Tuesday, October 08, 2019

Talking to Strangers by Malcolm Gladwell

Talking to Strangers by Malcolm Gladwell was an interesting book subtitled What We Should Know About the People We Don’t Know, with some of the ideas from it that stood out noted below...

People often rely too much on their impressions, and too little on facts. 

Gladwell wrote of how people believe things they want to believe, often as part of them fitting into a narrative, but it better to simply look at things at face value rather than letting impressions carry too much weight in forming a conclusion. To this end, some of the stories in the book include British Prime Minister Neville Chamberlin meeting with Hitler prior to the outset of WWII and then proclaiming he trusted his statements about the limits of German expansion aims. Those who instead believed Hitler would invade Poland hadn't met with him, but simply looked at his actions and statements to the world.

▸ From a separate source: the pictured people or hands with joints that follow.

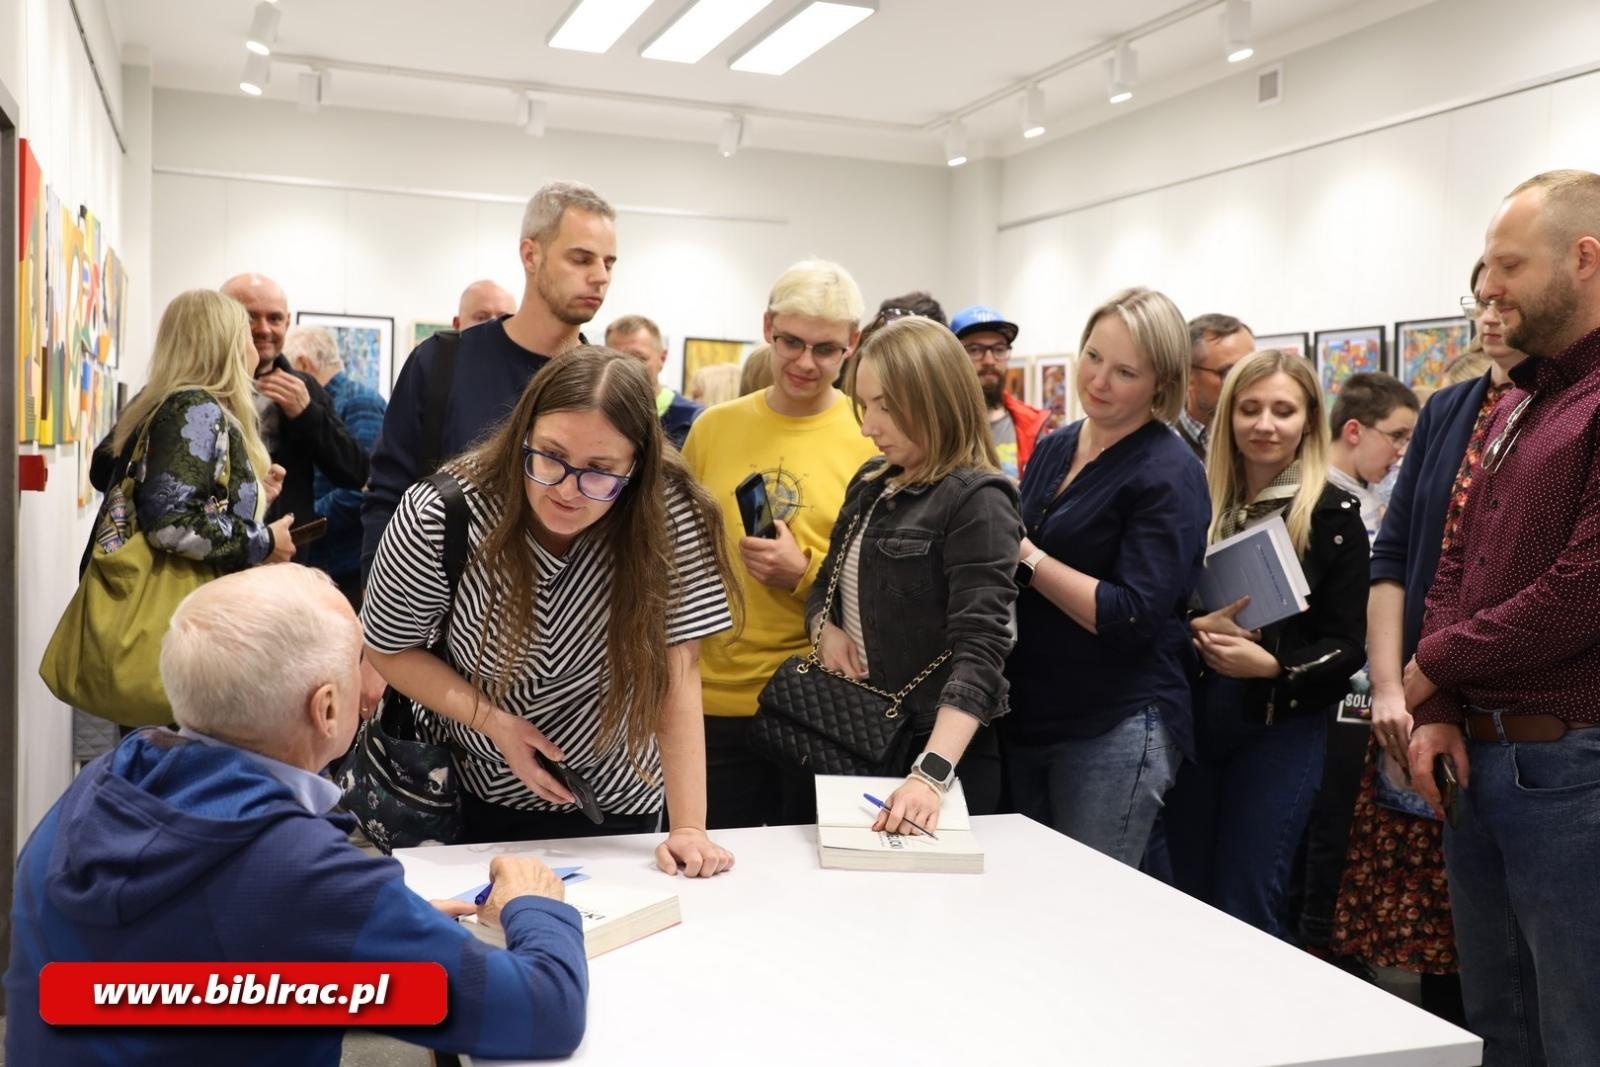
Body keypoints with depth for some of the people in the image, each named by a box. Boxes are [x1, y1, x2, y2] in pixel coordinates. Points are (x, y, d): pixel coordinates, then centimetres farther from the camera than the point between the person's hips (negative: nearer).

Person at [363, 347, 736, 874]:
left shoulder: (669, 513, -26)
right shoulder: (439, 518, -23)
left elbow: (674, 671, -24)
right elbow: (389, 648, -9)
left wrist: (689, 827, -28)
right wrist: (494, 722, -21)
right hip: (465, 787, 0)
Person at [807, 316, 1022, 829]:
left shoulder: (977, 501, -15)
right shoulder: (871, 484, 8)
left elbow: (979, 648, -24)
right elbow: (826, 584, 17)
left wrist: (932, 773, -35)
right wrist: (825, 629, -6)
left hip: (937, 747, -7)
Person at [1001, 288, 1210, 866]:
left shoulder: (1169, 475, -12)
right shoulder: (1052, 450, 9)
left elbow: (1132, 617, -20)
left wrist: (1025, 556, -19)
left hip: (1118, 728, -7)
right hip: (1027, 715, 7)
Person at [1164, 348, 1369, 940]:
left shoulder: (1333, 514, -4)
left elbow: (1346, 645, -5)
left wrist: (1273, 666, -21)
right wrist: (1195, 629, -14)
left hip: (1281, 727, -3)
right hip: (1191, 720, 4)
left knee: (1247, 908, 0)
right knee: (1189, 899, 13)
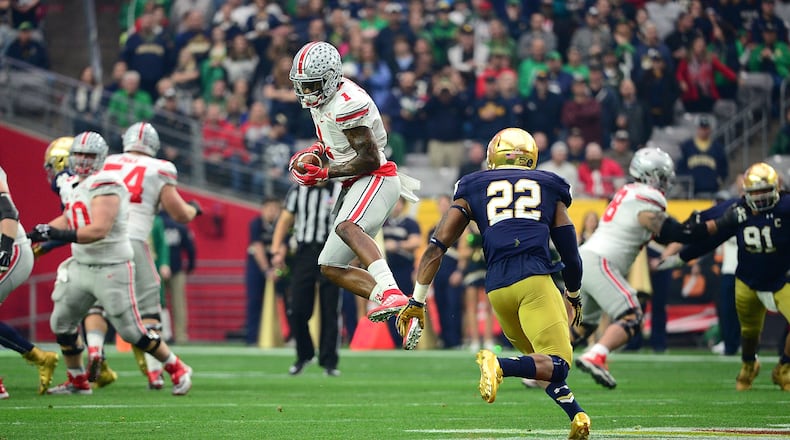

Another example given in the book is judges who in setting bail "stare into the soul of someone," but would often prevent crimes while someone on parole more effectively by simply looking at someone's record and the facts of the case without meeting them. Additionally, Gladwell noted how we don’t do well judging in situations where people act differently or express different emotions than we would expect, with Amanda Knox as someone who was odd and immature, and largely as a result was prosecuted for murder despite the flimsy case against her.

Defaulting to truth is something that should the majority of time be the norm.

Gladwell wrote of defaulting to truth is generally the right approach, and how whistleblowers are an important and helpful segment of society, but things would break down if everyone a whistleblower. There's a cost to being a whistleblower, with their lives often filled with paranoia and distrust, and generally defaulting to truth enables society to function better and people enjoy their lives more, even given the inherent tolerance for error that results. It's noted in the book that the person who earliest suspected Bernie Madoff engaged in a criminal Ponzi scheme was a paranoid type of person, and just how debilitating it was for them.

Specific acts are tied to specific places.

Another idea from the book was that of coupling, how acts are tied to specific things or places. Some examples given of this are how crime often tied to a very confined area, and suicide often tied to the way in which it’s acted out... with the story of how the UK changed the gas used to heat homes, no longer using "town gas," instead using natural gas, and as a result suicides plummeted. Suicide barriers on the Golden Gate Bridge was also brought up, people who were stopped from jumping often didn’t commit suicide later.

These three concepts feed into the story of Sandra Bland, someone pulled over outside Houston, subjected to aggressive and uncalled for policing leading to her arrest, and who several days later committed suicide in her jail cell. Gladwell writes of how this idea of aggressive policing, stopping and questioning people for minor infractions, should be confined to high crime spots as it comes with a price to not default to the truth that people likely aren't committing a crime. The thing to avoid is taking an idea that's a good one in limited use, and then expanding it farther than should be the case. Additionally, Bland's behavior after being pulled over was decided by the officer to be evidence of her guilt and heightened tension much more than the facts of the situation called for, ultimately leading to her arrest, and subsequent time in jail where she took her life.

A Woman of No Importance by Sonia Purnell

A Woman of No Importance by Sonia Purnell was a good book with the subtitle The Untold Story of the American Spy Who Helped Win World War II.

Purnell wrote about Virginia Hall, described in the book jacket as a Baltimore socialite who joined the British Special Operatives Executive organization and established spy networks throughout France, disrupting Nazi efforts there both before and after Allied forces landed at Normandy.

Throughout this entire time, she operated with a prosthetic leg, and dealt with numerous cases of being either passed over or subjugated by men with her a woman and showed a great deal of heroism through her efforts as part of the Resistance, with a line from the book "espionage, sabotage, and subversion behind enemy lines."